Segundo a empresa, a nova jornada não entra em vigor de forma automática. Cada unidade vai aplicar o modelo conforme a necessidade do serviço. A direção afirma que busca ajustar turnos ao ritmo real das operações, sobretudo diante do avanço do comércio eletrônico.
A estatal destaca que a medida acompanha a modernização dos fluxos operacionais e tenta elevar a eficiência na entrega. Com isso, equipes podem se organizar melhor e responder com mais rapidez à demanda crescente por encomendas.
Além disso, os Correios apontam a escala 12×36 como um fator estratégico. A empresa entende que a jornada amplia a capacidade operacional e reforça sua posição no mercado de entregas. Em um setor cada vez mais competitivo, qualquer ganho de agilidade pesa.
A companhia também afirma que vai cumprir a legislação trabalhista e preservar os direitos dos empregados durante a implementação.
Trabalhadores reagem à nova jornada
A Federação Nacional dos Trabalhadores em Empresas de Correios e Telégrafos e Similares, Fentect, criticou a decisão. Para a entidade, a mudança aumenta a pressão sobre os funcionários e piora as condições de trabalho.
A federação sustenta que jornadas longas afetam a saúde e sobrecarregam quem já lida com alta demanda. Em nota, a entidade afirma que a categoria se organiza para barrar a medida.
Os trabalhadores falam em mobilização nacional. A federação diz que não aceita cortes de direitos e promete reagir caso a empresa avance com a proposta.
Reestruturação expõe crise financeira
A adoção da escala 12×36 surge em meio a um cenário financeiro delicado. Um diagnóstico recente apontou déficit anual acima de R$ 4 bilhões, além de patrimônio líquido negativo de R$ 10,4 bilhões. O prejuízo acumulado chegou a R$ 6,057 bilhões até setembro de 2025.
Diante disso, os Correios captaram R$ 12 bilhões em crédito em dezembro. O recurso financia ações emergenciais do plano de reestruturação.
A estatal também anunciou o fechamento de mil agências e lançou um Plano de Desligamento Voluntário. A expectativa envolve até 15 mil adesões.

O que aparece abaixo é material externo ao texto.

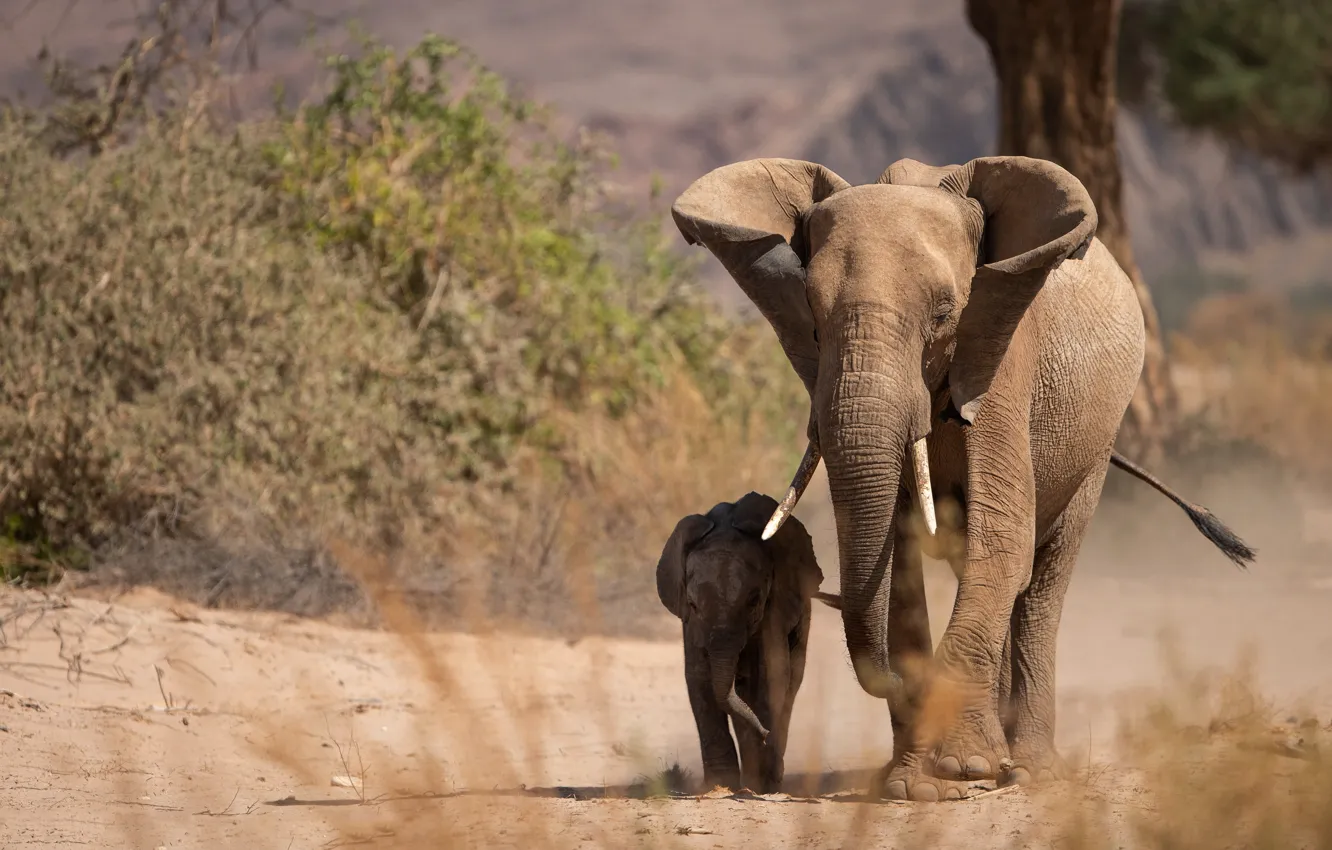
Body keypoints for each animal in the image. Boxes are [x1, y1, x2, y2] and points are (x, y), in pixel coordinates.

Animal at [655, 491, 831, 793]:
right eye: (692, 604)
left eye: (753, 601)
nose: (765, 733)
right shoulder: (692, 625)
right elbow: (699, 678)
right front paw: (721, 786)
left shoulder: (774, 607)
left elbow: (769, 675)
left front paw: (756, 785)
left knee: (790, 680)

Outro ponto chama atenção. A empresa iniciou a venda de ativos considerados ociosos. Em fevereiro, realizou o primeiro leilão de imóveis, com 21 unidades em 11 estados, incluindo Ceará, Bahia e São Paulo.
O conjunto de medidas revela a dimensão do desafio. A empresa tenta equilibrar as contas enquanto enfrenta pressão interna e mudanças no mercado.